Provided text:
· · · · · · ·

Sometimes data transferred to you is not stored as a table, but a general matrix. In our next example, we have obtained a chromatogram with the first column containing the time axis and the second column representing the signal intensity. For such cases, it can also be convenient to use the readmatrix() function. This simplified version of readtable, only yields simple output.

				
					% Loading A Chromatogram
file_name   = 'Chromatogram.csv';
X           = readmatrix(file_name);
Both readtable and readmatrix function very similar and can also be used for other type of files, such as Excel (.xlsx) and text (.txt) files. As the files that you want to load become larger, it will also become more relevant to evaluate the speed at which files can be loaded with different functions.
EXERCISE 5

Download the following file (Chromatogram, .CSV). Load it with the readmatrix function. Do you notice a difference when inspecting the loaded data in the Workspace? What about the CSV files themselves? Can you use readmatrix to load the data from Exercise 3? What about using readable on the chromatogram?

· · · · · · ·

Rewrite the readmatrix passage starting at "Sometimes data transferred" and ending at "with different functions.", changing "signal intensity" to "detector response". The listing that follows has no connection to the readmatrix passage.

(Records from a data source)
· · · · · · ·

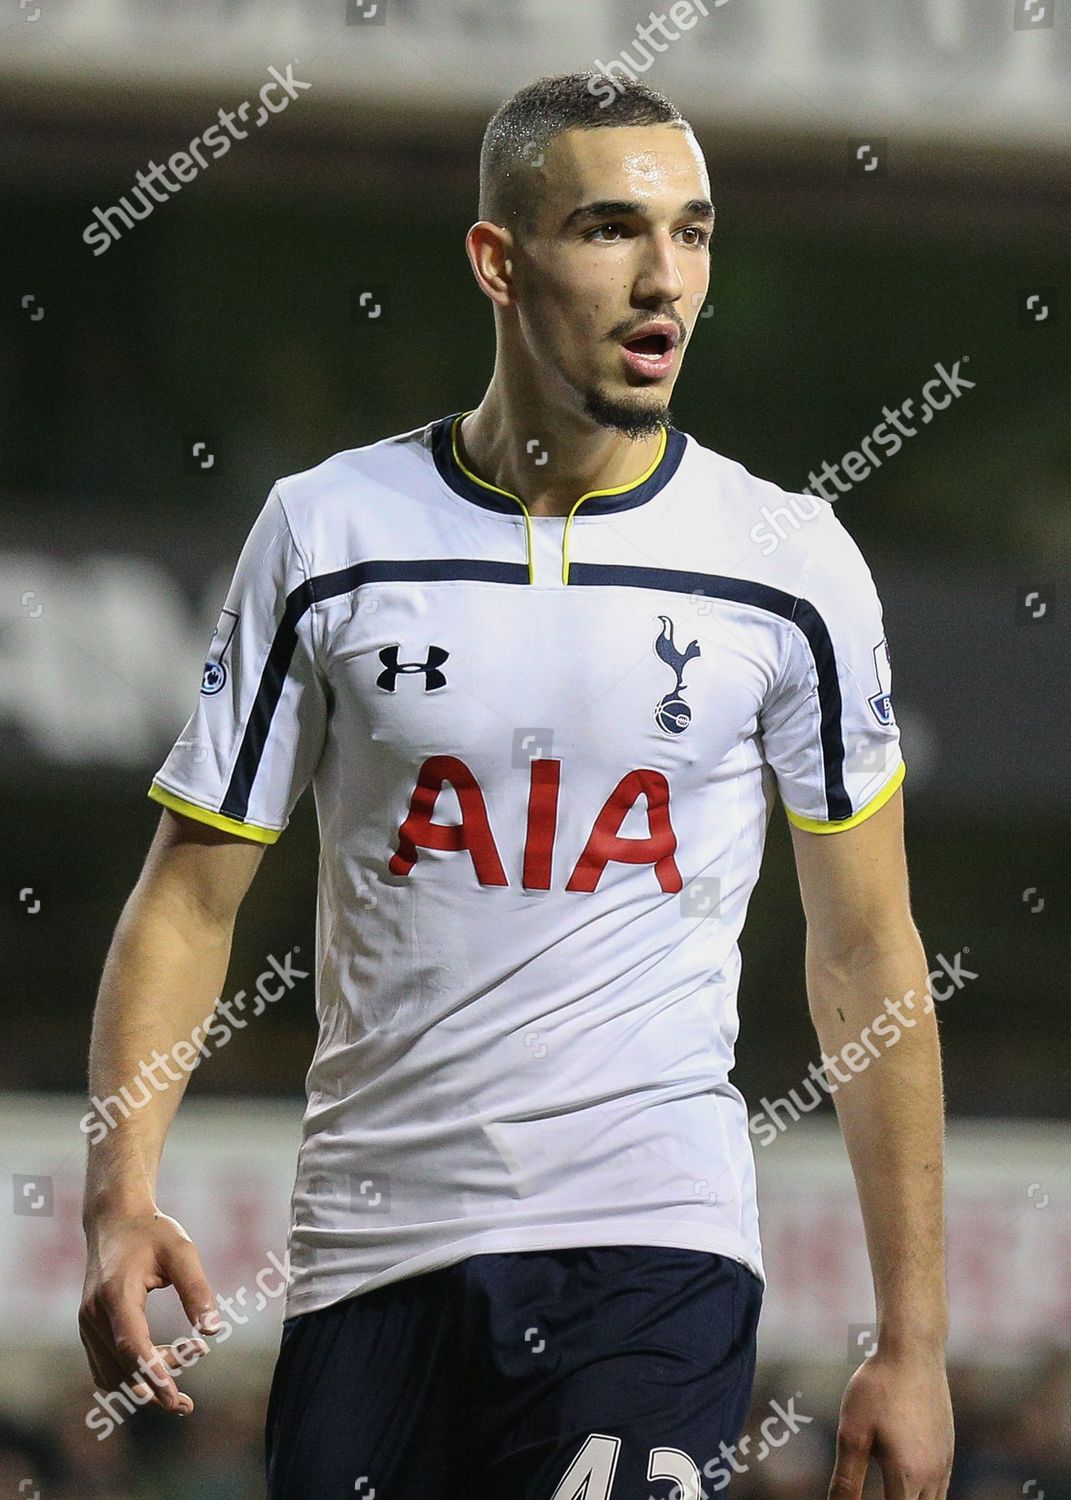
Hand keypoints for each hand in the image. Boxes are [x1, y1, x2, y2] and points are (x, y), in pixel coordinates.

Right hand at [79, 1205, 219, 1414]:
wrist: (114, 1219)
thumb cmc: (153, 1232)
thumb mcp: (182, 1252)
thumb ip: (197, 1289)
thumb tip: (214, 1330)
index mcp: (116, 1293)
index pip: (132, 1344)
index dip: (153, 1372)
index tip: (174, 1396)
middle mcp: (94, 1313)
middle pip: (123, 1365)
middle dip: (156, 1386)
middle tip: (188, 1399)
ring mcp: (87, 1323)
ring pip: (112, 1372)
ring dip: (143, 1384)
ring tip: (180, 1386)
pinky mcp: (89, 1328)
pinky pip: (104, 1367)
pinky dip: (129, 1377)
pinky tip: (158, 1373)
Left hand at [828, 1350, 953, 1498]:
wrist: (913, 1350)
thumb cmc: (877, 1388)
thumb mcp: (852, 1432)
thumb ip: (847, 1479)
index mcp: (908, 1476)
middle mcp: (933, 1475)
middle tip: (878, 1492)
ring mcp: (945, 1461)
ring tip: (889, 1490)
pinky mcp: (948, 1447)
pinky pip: (940, 1487)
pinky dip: (923, 1494)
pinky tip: (906, 1481)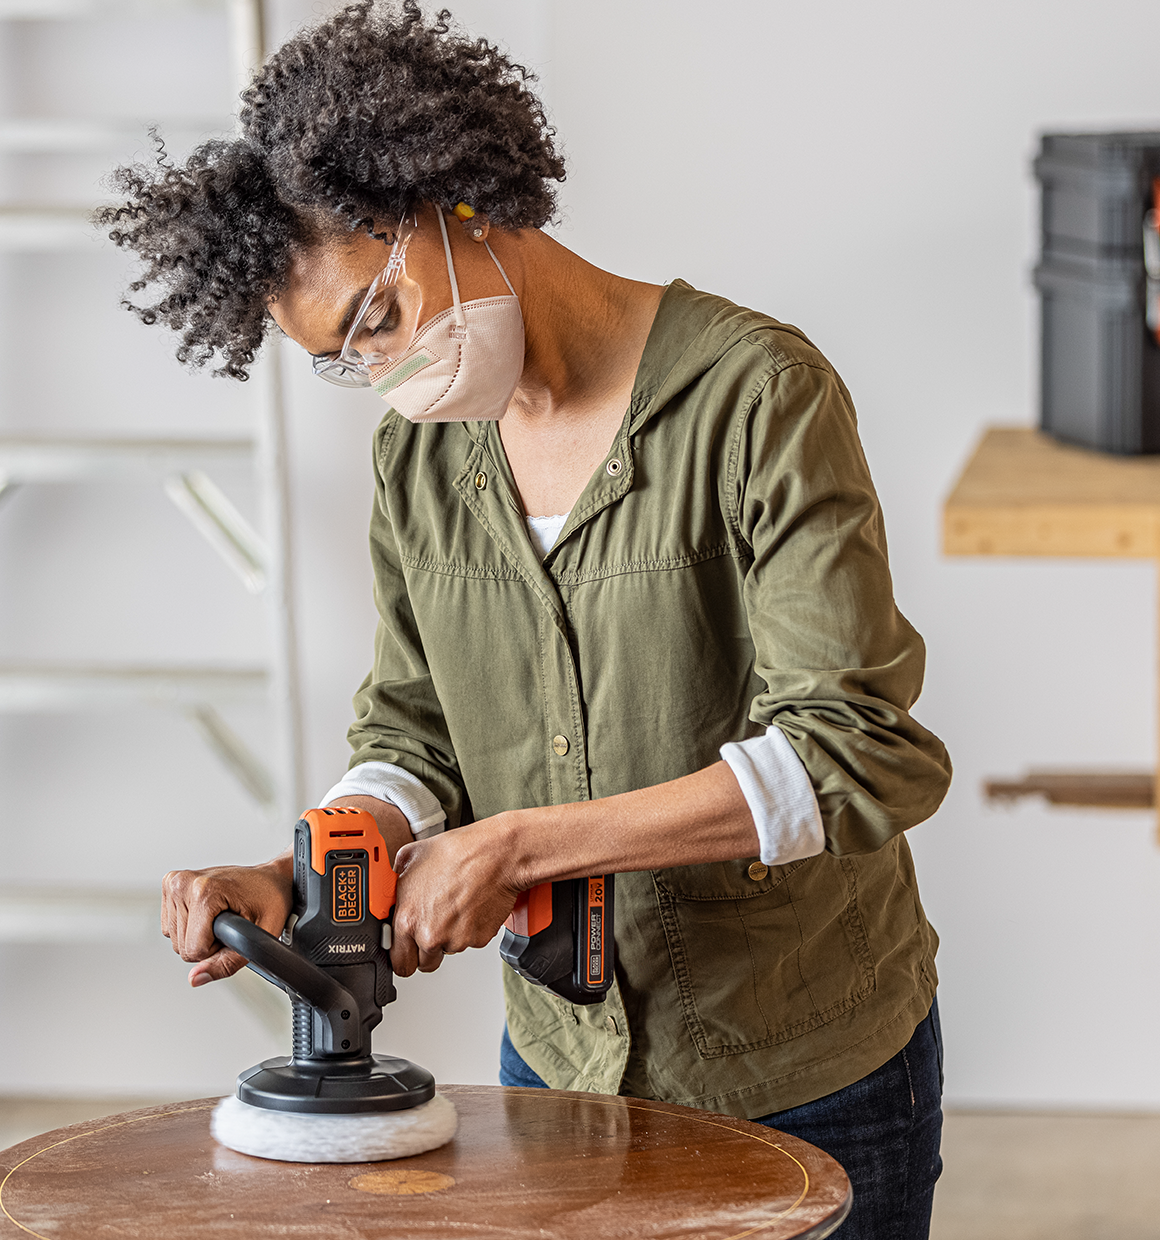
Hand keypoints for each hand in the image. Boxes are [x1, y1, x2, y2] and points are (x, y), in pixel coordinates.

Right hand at [161, 853, 292, 987]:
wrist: (270, 879)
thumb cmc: (270, 900)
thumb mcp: (260, 937)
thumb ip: (226, 963)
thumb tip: (195, 978)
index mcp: (204, 890)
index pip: (193, 950)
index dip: (217, 950)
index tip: (234, 932)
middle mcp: (184, 883)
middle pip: (182, 947)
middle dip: (208, 944)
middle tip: (229, 924)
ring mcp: (175, 882)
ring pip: (174, 940)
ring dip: (198, 936)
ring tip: (220, 916)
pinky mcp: (170, 884)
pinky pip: (169, 927)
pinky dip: (189, 927)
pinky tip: (207, 912)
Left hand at [390, 817, 521, 976]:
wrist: (495, 854)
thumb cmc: (458, 852)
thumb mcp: (411, 856)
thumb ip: (395, 879)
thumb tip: (390, 885)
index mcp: (408, 919)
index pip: (397, 960)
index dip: (402, 954)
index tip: (406, 948)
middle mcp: (430, 935)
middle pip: (423, 963)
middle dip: (426, 951)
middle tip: (433, 928)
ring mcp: (456, 940)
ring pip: (448, 950)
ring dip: (450, 935)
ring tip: (455, 905)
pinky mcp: (478, 939)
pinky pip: (470, 941)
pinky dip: (470, 929)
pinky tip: (470, 905)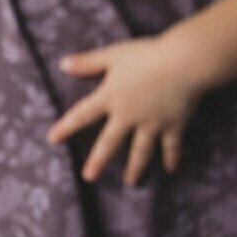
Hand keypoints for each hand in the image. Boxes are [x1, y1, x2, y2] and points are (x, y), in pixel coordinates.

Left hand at [47, 36, 210, 184]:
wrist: (184, 62)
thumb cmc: (146, 54)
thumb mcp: (112, 55)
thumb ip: (87, 62)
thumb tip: (62, 64)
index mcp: (110, 97)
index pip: (82, 115)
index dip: (66, 127)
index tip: (52, 139)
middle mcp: (128, 115)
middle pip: (109, 142)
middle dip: (98, 160)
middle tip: (89, 177)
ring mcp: (151, 123)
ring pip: (140, 150)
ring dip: (135, 167)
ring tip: (130, 182)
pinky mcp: (173, 125)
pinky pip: (171, 146)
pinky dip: (171, 158)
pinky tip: (170, 170)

· · · · · · ·

Response below:
Sometimes data transferred to you is not stored as a table, but a general matrix. In our next example, we have obtained a chromatogram with the first column containing the time axis and the second column representing the detector response. For such cases, it can also be convenient to use the readmatrix() function. This simplified version of readtable, only yields simple output.

				
					% Loading A Chromatogram
file_name   = 'Chromatogram.csv';
X           = readmatrix(file_name);
Both readtable and readmatrix function very similar and can also be used for other type of files, such as Excel (.xlsx) and text (.txt) files. As the files that you want to load become larger, it will also become more relevant to evaluate the speed at which files can be loaded with different functions.